Ontario extends $10/day child care registration deadline in hopes of getting more operators

Ontario is extending the deadline for child care operators to sign up for the $10-a-day program and standardizing the process to encourage more providers to sign up.

The Canadian Press obtained a letter sent today to municipalities advising them that the deadline is being extended from September 1 to November 1, to give operators more time to make decisions and ensure that more parents can see savings.

Many child care operators, especially for-profit ones, have said they want to sign up in order to provide parent discounts, but are hesitant about the implications for their business and have expressed concern that each municipality has a different process.

Municipalities’ ability to determine “a reasonable level of profit” has also hit some providers the wrong way, Maggie Moser, director of the Ontario Independent Child Care Association, told CBC Toronto last month.

Not only did she feel the wording empowered municipal bureaucrats to make decisions about what is or is not “reasonable,” Moser said the wording of the province’s agreement does not give providers confidence in their ability to cover all their expenses after losing income reduce expenses. The agreement does not cover expenses such as loan and mortgage repayments or property taxes.

“They don’t fund us, they take funding away from us,” Moser said. “They expect center owners to fund reimbursements if they don’t replace that income.”

Ontario is now telling municipalities they must share a sample standard agreement with all licensed operators in their area by August 29.
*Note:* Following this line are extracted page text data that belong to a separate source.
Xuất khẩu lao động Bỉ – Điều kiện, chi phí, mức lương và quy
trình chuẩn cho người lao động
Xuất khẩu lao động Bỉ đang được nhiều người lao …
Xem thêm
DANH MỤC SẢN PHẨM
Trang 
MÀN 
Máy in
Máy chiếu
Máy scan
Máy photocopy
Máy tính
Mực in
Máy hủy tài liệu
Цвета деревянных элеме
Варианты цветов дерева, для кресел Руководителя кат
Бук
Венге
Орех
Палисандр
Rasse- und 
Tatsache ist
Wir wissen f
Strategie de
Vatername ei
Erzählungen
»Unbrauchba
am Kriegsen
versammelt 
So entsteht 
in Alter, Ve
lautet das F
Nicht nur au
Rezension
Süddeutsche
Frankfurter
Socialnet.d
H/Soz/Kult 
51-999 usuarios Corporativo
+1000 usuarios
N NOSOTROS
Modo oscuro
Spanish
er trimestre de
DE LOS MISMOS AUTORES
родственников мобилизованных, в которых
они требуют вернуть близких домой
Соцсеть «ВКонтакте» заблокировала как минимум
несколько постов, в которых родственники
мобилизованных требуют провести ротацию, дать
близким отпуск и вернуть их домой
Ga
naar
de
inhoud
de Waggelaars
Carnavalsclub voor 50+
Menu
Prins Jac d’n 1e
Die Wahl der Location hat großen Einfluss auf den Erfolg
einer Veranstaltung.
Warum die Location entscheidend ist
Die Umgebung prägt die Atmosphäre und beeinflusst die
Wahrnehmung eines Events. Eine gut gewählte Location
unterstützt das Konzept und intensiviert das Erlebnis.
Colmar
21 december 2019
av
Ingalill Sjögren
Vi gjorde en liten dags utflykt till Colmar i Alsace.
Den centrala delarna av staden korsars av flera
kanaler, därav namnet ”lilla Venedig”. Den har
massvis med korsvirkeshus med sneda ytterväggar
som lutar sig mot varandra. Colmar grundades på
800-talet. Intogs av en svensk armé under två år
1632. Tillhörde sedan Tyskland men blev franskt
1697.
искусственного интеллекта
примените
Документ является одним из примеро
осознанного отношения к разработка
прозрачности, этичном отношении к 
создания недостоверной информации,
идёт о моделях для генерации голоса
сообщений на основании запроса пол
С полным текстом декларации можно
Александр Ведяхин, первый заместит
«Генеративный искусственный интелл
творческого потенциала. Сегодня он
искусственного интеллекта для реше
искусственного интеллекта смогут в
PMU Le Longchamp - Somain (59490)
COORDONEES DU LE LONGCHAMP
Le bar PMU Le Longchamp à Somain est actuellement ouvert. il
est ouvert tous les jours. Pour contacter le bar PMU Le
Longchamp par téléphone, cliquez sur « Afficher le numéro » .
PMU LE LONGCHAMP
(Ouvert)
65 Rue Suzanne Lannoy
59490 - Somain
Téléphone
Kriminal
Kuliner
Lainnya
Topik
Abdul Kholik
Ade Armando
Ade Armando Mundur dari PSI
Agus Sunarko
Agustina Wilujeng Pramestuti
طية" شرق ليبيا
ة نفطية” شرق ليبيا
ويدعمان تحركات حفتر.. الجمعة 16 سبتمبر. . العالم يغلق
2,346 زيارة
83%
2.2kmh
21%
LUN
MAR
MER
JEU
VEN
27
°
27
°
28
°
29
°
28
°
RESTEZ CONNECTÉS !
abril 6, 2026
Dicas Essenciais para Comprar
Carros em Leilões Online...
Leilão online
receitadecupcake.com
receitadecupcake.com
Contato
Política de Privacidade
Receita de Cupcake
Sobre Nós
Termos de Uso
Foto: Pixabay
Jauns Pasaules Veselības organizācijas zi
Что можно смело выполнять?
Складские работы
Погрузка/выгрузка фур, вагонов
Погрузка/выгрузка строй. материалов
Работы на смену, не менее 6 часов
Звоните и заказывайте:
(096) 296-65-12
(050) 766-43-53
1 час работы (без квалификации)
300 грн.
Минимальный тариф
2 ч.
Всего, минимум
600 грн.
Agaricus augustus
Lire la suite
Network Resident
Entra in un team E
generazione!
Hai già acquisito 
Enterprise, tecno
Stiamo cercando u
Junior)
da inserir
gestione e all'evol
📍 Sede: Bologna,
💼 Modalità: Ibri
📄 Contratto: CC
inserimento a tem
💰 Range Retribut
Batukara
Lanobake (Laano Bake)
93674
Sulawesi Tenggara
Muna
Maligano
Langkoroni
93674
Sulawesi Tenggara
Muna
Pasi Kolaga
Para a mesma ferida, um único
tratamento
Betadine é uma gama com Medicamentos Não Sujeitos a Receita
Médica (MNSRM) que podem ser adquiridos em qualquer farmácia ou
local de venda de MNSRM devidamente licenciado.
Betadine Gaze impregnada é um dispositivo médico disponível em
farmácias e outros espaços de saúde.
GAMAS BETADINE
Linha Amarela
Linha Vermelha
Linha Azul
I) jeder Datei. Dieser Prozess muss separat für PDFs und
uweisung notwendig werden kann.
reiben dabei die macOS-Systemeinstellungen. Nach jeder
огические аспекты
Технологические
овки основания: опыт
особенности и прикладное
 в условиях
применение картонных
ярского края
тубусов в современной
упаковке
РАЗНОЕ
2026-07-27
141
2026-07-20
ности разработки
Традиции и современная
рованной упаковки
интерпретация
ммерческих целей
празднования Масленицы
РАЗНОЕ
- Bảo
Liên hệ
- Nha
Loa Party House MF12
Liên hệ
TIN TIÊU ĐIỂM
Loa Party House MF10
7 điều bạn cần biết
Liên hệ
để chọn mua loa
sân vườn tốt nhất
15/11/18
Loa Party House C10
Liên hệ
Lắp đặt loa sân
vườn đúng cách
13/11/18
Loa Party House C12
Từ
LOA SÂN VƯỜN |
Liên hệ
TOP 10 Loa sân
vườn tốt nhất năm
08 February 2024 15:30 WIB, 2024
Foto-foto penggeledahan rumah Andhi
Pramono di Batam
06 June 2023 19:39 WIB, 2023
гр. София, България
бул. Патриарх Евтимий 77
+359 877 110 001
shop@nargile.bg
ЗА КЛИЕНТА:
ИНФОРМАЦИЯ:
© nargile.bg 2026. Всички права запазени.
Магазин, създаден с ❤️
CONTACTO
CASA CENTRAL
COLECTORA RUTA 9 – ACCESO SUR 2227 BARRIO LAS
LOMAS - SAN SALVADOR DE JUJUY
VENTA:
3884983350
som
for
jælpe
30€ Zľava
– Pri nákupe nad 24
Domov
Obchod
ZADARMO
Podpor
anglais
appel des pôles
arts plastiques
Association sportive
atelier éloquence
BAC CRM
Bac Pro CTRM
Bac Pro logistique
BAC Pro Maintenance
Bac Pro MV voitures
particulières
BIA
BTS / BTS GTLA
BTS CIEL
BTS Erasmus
A senior government source says operators who have already opted out will be able to reconsider their decision in light of the changes and sign up, if they wish.

The province also says in the letter that municipalities and operators must sign an agreement within 30 calendar days of a request, up from 60, and then must provide parents with refunds within 20 calendar days of receipt of funding from the province. nursery.

The government says that despite the extended deadline, parents will still see savings of 50% on average by December 31, as originally planned.

Just weeks before September, adoption varies widely across municipalities, with some – especially smaller areas – seeing all or nearly all operators apply, while other regions see less than half of the operators. operators apply so far.

In Toronto, the largest region, 587 of a total of 1,042 licensed child care centers applied to participate — and 32 opted out — although the percentage of for-profit operators who applied was much lower than that non-profit organizations. .

About a third of eligible for-profit daycares have already applied, compared to two-thirds of nonprofit daycares. There are 19 for-profit centers that have opted out and 13 non-profits that have opted out.

WATCH | Why some providers are hesitant to sign up for $10 daycare:

Some Ontario providers reluctant to sign up for $10-a-day child care program

Ontario is struggling to make Ottawa’s national $10-a-day child care program a reality for parents in the province as some child care centers are reluctant to sign up for the program.

York Region received 240 registration applications out of its 557 providers, although it had a higher percentage of for-profit participation than in the nonprofit sector. Ten withdrew. In Dufferin County, out of 13 operators, one signed up and one opted out.

Meanwhile, in municipalities like Manitoulin-Sudbury and Kawartha Lakes, all operators have applied or indicated they will, and in Thunder Bay, 18 of 21 operators have applied or said they will would.

In Peel Region, west of Toronto, the majority of operators have expressed interest in joining the program, but some are complaining about the process, which requires them to submit an “expression of interest” before obtaining details.

Experts say the rollout of the program in Ontario differs from other provinces, in part because child care is funded by municipalities rather than directly by the province.

Some child care advocates have expressed concern that municipalities appear to be negotiating center-by-center agreements, rather than having a standard set of terms.